It’s a horrible feeling when you’re only two minutes in to a 100 minute film and you realise ‘oh, this is going to be awful’. Such is the pain of watching Hope Gap, which opens on a flat, nonsensical monologue delivered in voiceover and somehow only goes downhill from there. Adapting his own play The Retreat From Moscow, William Nicholson has kept all of his stagy dialogue and stilted plotting, before adding some exclusively cinematic problems, like ugly cinematography and baffling editing. Awful from top to bottom, Hope Gap is the year’s worst film, and another hideous blot on the hideous blot-heavy (Rules Don’t Apply, Life Itself) recent career of Annette Bening.
At its centre is a kernel of an interesting idea – a 29 year marriage breaks down after the husband (Bill Nighy) simply gives up and walks out, with the shellshocked wife (Bening) attempting to win him back. Yet, every subsequent plot choice is absurd, and not a single line of dialogue sounds remotely human, with the worst kind of half-baked script. Characters have no discernible motivation and little relatable emotion, and the clearly profoundly out of touch Nicholson crafts some hall of fame entries into the annals of embarrassing classroom and pub scenes.
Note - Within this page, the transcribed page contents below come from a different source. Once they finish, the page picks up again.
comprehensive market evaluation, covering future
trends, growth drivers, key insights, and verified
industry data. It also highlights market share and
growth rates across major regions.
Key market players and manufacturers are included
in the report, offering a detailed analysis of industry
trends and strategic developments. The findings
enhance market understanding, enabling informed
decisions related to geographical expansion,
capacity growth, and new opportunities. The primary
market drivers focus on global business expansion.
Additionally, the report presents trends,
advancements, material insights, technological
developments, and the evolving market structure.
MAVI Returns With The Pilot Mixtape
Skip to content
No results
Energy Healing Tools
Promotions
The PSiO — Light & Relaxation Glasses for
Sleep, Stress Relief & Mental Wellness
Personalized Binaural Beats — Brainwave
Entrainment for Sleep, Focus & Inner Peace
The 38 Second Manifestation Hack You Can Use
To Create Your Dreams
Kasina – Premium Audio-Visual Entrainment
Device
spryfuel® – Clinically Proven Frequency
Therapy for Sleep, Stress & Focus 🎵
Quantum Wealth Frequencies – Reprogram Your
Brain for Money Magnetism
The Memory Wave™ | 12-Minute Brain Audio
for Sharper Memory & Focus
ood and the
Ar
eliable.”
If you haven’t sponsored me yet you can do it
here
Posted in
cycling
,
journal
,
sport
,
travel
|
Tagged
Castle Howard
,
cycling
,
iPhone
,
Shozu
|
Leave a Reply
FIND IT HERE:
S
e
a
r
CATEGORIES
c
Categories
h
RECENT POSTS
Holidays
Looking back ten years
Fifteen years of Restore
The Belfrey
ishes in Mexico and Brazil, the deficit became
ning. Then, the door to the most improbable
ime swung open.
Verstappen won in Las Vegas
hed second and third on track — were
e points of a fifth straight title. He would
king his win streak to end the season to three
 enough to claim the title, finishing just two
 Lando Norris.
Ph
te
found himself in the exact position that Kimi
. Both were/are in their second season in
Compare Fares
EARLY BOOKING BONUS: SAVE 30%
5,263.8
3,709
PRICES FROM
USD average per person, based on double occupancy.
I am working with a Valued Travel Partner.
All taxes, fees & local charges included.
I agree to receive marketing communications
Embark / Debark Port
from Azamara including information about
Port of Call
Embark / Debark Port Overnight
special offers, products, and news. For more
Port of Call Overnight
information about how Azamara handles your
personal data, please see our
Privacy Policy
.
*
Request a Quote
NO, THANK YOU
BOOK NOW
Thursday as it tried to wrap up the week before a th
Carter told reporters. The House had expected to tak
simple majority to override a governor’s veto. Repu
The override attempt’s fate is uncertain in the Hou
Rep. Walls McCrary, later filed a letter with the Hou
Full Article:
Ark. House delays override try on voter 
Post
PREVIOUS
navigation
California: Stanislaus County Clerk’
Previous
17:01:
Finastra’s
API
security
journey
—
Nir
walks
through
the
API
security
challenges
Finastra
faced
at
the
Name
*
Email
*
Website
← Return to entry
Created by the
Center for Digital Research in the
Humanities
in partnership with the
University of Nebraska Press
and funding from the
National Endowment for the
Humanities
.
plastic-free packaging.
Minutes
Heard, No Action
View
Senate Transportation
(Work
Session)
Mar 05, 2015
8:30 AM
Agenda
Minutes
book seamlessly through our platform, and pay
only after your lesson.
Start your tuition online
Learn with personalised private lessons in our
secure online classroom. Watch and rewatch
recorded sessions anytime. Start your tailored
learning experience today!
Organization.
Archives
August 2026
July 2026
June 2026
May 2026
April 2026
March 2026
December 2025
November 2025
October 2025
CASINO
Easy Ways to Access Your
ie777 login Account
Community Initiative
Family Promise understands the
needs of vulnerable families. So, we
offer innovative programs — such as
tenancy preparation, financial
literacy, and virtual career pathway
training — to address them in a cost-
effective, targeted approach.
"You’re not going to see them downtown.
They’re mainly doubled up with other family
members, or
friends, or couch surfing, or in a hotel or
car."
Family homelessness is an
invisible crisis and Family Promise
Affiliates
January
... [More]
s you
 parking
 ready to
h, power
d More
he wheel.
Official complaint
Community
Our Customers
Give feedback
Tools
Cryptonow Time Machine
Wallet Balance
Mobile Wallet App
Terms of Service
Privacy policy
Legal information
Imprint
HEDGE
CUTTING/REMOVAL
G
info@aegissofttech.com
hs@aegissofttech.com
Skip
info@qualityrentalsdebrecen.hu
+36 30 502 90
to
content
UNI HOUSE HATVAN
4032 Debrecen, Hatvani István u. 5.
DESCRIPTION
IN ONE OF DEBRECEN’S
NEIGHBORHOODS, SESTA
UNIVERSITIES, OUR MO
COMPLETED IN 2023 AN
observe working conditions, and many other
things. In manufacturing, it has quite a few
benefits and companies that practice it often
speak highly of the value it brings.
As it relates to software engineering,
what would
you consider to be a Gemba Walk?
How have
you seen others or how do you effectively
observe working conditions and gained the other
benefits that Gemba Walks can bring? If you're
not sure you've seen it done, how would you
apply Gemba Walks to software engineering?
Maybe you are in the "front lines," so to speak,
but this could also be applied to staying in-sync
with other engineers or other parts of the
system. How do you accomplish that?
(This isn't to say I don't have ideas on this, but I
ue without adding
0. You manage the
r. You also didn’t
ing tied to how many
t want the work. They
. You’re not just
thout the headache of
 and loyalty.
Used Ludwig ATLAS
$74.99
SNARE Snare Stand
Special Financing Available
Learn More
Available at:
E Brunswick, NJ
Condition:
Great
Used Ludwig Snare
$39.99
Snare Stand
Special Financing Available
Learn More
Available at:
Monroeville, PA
Cloudy visuals and an incongruous score make Hope Gap unpleasant to watch moment to moment, with the only highlights being some nice vistas (then again, you could just Google ‘Suffolk landscape’ and get the same effect without wading through all of Hope Gap’s shite). Though there is nothing any actor could really do with the script – the film is seemingly on Bening’s character’s side but her words and actions are so frustrating and deranged that it’s impossible to know for sure – the performances are still notably awful and it’s hard to pick out the worst offender.
Bening is sour and whiny and struggles with an appalling English accent, while Nighy is flat and dozy and eats an ice cream like a psychopath. As their son, Josh O’Connor is just as terrible, more emotive reading poems in voiceover than he ever is when he appears on screen. Basically, all you need to know about how far from the human experience Hope Gap is comes from one scene, where the son tells his perfectly physically healthy mother that he would support her choice to leap off the local cliffs to her death. This is played as a cathartic breakthrough of true familial love, so antithetical to everything real about family, mental health, and suicide that it’s simply staggering. A disgrace of a movie.